ХАМАТОВА: Дети. Да, дети – это важно. Я помню, как меня парализовало, когда я увидела в телефоне твое сообщение о случившемся. И следующее – уже со всеми картинками – от Антона Адасинского. Я почти сразу сообразила, что надо ехать к театру и подключить всех наших, чтобы все собрались и были рядом. И я стала, лихорадочно собираясь, звонить артистам.
Эти разговоры услышала Арина. И у нее началась паника. Я не могла выйти из квартиры, не могла ее оторвать, отодрать от себя, я буквально сбегала из дома со словами: “Я не могу по-другому поступить”.
Рыдающая Арина осталась дома, а я поехала. Мне было страшно очень. Я не понимала, что я буду делать, когда приеду. Я уже подъезжала в такси к “Гоголь-центру”, когда мне позвонил режиссер театра Женя Кулагин и сказал, что там огромное количество журналистов, поэтому надо встретиться в кафе, придумать какой-то план. Этот звонок привел меня в чувство, потому что до этого в голове у меня была только одна идея: сейчас я выйду, встану и буду читать стихи Мандельштама, написанные как будто на все времена: “Мы живем, под собою не чуя страны…”
В общем, проезжая мимо “Гоголь-центра”, я вжимаюсь в сиденье, прячу голову, чтобы остаться незамеченной. Мне это удается. Выхожу из машины в квартале от театра, где прямо на улице уже стоят растерянные артисты. Стало понятно, что мы не можем просто выйти со стихами, что от нас нужно какое-то заявление. Как такие заявления пишутся, кому адресуются, никто из нас не знает. Я понимаю, что заявление должно быть выверено и с юридической точки зрения, чтобы не навредить Кириллу, которого сейчас допрашивают. И тогда я прошу Катю Шергову, главу пресс-службы “Подари жизнь”, приехать и помочь написать текст заявления, а она привозит с собой юристов-волонтеров. Параллельно – а текста письма еще нет – я обзваниваю артистов, которые это письмо могли бы подписать. Некоторые требуют прислать окончательный вариант письма, некоторые – хотя бы прочитать вслух по телефону. Я постоянно звоню Жене Миронову, но он не берет трубку, и у меня даже мелькает мысль, что он всё знает и поэтому не хочет со мной разговаривать.

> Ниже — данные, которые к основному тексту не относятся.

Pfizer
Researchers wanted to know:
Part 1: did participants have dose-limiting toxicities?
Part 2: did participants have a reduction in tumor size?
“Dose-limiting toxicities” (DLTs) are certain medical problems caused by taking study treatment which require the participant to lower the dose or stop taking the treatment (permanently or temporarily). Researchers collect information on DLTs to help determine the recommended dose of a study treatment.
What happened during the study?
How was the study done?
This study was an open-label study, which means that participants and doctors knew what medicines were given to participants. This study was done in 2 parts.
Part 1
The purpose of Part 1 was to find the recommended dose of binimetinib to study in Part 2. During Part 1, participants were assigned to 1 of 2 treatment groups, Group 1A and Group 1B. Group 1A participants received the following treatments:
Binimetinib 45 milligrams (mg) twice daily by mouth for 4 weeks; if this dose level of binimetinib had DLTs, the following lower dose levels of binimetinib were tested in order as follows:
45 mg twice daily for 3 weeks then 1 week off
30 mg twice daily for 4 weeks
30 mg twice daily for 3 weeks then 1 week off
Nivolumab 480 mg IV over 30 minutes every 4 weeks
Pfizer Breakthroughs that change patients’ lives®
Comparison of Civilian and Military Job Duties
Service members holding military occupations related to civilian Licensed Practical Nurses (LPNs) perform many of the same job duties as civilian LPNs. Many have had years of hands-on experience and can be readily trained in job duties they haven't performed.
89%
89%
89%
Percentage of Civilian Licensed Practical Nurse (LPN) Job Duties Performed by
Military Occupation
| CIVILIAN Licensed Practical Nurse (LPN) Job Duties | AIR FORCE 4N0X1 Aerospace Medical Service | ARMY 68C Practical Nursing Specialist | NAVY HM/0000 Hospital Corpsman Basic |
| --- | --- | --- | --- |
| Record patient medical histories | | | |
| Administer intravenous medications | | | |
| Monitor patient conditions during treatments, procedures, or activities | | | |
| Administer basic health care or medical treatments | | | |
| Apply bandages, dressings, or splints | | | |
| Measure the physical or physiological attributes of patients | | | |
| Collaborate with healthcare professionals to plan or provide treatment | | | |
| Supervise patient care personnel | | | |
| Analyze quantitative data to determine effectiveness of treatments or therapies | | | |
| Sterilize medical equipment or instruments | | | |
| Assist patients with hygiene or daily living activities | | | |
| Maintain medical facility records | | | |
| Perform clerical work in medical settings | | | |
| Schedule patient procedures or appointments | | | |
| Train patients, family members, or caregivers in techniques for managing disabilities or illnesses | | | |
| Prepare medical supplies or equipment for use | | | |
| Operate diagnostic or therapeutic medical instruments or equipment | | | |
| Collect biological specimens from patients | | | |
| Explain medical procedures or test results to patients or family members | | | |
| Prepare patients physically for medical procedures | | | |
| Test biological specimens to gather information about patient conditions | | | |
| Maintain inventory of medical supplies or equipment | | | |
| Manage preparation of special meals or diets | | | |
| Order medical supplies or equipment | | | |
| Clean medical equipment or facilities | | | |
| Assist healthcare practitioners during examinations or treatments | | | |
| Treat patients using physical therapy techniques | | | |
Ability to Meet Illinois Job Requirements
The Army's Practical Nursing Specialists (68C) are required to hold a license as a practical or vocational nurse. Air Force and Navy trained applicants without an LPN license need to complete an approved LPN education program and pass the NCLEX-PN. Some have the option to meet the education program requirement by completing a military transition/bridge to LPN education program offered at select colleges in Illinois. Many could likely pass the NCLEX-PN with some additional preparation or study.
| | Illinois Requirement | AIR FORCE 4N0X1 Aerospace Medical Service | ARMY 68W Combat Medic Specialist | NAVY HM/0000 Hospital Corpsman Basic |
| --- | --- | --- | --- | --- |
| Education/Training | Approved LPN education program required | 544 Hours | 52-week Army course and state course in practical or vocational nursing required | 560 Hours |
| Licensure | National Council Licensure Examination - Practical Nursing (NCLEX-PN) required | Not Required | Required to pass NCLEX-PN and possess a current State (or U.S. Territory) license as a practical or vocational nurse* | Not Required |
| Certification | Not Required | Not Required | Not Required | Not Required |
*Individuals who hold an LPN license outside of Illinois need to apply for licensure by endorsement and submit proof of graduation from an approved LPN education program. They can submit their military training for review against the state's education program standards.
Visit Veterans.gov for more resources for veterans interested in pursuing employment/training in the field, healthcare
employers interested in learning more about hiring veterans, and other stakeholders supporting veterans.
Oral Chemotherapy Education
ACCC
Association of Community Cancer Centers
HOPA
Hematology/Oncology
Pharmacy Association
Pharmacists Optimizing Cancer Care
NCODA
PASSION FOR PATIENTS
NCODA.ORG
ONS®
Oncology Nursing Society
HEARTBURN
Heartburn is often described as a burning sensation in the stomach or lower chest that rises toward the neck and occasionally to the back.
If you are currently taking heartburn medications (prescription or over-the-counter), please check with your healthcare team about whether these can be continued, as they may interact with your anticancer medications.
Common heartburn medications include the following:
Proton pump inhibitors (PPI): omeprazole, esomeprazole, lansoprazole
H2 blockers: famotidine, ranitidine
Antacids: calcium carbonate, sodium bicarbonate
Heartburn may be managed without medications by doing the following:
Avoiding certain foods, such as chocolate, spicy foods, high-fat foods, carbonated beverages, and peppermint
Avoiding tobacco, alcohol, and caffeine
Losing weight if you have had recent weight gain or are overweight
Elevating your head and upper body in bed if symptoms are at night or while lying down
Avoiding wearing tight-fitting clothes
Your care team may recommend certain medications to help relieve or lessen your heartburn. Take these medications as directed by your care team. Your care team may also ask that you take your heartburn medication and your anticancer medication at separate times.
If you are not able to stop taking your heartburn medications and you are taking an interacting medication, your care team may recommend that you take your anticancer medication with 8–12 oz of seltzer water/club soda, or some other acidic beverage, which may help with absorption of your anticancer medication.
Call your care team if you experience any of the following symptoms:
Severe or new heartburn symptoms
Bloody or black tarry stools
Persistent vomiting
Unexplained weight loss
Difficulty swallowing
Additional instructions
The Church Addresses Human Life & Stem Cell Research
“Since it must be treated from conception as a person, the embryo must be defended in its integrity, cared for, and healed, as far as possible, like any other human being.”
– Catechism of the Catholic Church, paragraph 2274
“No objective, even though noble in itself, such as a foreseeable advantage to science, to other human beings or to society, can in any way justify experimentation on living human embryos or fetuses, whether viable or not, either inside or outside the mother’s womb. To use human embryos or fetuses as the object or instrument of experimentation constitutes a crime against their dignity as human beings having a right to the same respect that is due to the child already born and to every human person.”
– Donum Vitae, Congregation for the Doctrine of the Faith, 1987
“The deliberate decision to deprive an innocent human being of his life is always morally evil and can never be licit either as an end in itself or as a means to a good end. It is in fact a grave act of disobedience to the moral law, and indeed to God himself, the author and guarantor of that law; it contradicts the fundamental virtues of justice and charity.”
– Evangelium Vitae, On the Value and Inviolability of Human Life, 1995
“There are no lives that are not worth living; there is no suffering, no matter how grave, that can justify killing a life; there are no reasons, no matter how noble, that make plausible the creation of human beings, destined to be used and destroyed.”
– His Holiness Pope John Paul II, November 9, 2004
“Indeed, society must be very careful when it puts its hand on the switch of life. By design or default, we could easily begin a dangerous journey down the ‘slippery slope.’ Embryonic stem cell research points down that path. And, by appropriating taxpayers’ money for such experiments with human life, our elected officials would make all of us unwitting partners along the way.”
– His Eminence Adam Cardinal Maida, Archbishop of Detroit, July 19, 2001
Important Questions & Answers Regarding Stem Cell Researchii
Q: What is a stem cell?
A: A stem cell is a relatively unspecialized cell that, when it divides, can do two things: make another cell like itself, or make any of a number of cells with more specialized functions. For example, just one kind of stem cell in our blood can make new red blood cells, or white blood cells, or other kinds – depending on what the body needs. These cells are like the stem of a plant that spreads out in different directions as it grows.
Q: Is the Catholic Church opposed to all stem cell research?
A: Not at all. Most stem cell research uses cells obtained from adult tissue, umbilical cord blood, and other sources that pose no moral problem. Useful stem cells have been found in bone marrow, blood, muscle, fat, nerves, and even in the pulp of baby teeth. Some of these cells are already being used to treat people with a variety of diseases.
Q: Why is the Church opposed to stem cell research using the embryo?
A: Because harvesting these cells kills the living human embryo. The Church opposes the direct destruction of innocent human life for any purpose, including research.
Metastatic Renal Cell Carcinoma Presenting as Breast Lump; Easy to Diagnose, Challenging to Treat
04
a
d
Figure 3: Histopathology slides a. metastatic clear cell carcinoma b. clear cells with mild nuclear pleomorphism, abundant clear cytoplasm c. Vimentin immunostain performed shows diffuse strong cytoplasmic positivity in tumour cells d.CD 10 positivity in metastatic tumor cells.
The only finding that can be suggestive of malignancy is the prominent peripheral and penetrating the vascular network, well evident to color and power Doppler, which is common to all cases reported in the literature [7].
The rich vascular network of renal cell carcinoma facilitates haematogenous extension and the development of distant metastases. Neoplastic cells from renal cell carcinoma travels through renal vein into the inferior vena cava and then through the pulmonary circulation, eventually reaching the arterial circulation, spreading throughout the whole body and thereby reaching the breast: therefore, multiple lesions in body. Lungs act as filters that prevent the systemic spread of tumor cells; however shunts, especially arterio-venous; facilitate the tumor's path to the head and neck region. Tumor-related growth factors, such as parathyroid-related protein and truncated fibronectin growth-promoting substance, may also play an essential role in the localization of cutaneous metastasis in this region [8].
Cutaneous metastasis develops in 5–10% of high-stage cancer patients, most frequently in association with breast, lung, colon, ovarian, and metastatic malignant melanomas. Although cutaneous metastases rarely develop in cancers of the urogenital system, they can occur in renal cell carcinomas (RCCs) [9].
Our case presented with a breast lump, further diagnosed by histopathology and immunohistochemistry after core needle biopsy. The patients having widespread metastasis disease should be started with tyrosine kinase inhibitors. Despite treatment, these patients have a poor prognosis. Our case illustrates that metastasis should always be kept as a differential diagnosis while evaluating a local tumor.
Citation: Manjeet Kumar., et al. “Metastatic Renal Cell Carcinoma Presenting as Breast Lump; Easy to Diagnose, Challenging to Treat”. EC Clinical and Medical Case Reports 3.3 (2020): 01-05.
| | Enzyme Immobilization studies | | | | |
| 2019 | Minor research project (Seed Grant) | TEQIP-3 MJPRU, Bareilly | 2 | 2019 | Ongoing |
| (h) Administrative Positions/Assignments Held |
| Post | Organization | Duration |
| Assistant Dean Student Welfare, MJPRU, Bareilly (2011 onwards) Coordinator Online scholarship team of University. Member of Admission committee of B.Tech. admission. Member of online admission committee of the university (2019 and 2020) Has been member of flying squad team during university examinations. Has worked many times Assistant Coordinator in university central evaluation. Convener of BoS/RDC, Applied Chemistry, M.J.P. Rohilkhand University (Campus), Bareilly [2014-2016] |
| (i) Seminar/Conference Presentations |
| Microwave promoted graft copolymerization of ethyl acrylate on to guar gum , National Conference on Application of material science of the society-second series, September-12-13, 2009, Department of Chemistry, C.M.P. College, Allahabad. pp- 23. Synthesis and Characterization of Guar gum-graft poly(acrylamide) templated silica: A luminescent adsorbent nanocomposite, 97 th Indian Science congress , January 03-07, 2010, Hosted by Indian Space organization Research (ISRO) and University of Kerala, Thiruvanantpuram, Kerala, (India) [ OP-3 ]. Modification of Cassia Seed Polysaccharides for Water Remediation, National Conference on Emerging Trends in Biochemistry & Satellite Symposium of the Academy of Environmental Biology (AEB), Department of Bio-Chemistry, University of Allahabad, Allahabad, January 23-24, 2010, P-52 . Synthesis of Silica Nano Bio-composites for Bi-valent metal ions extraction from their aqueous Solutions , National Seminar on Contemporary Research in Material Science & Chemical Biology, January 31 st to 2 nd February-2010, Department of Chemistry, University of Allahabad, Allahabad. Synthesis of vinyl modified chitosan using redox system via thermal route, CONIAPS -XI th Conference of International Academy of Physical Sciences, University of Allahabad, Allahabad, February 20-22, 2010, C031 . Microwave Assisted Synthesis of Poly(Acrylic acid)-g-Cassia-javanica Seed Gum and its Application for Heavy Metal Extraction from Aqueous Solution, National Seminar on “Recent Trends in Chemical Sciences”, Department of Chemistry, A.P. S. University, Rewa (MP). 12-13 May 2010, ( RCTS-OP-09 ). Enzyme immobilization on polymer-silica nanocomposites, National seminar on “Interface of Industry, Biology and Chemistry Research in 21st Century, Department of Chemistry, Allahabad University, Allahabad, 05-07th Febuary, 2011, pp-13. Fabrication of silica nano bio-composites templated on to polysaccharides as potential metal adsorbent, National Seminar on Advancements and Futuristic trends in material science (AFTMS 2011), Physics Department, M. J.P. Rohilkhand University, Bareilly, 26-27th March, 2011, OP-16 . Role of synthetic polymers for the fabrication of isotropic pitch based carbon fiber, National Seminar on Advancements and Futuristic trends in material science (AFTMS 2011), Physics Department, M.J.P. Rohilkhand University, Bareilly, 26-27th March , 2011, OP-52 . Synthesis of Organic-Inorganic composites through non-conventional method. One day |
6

ГОРДЕЕВА: Кто там уже был?
ХАМАТОВА: Катя и Леля Шерговы, Лёша Агранович, Яна Сексте, Сабина Еремеева, Настя Голуб и Дима Марин. Кто-то еще, я на нервной почве, по-моему, не всех запомнила. Мы сочиняли по строчке текст заявления. Или декларации. Или нашего крика. Как это назвать? Кто-то еще допридумывал формулировки, а кто-то уже обзванивал тех, кто был бы готов подписать письмо. Помню, когда сверяли текст и список, повис вопрос: “Хаски? А собаки-то тут причем?” Речь шла о подписи Димы Кузнецова, известного как рэпер Хаски. Ну, я переписала начисто текст, с обратной стороны – список. И решила, что выйду и зачитаю журналистам по бумажке. Потому что говорить что-то от себя я была не в состоянии.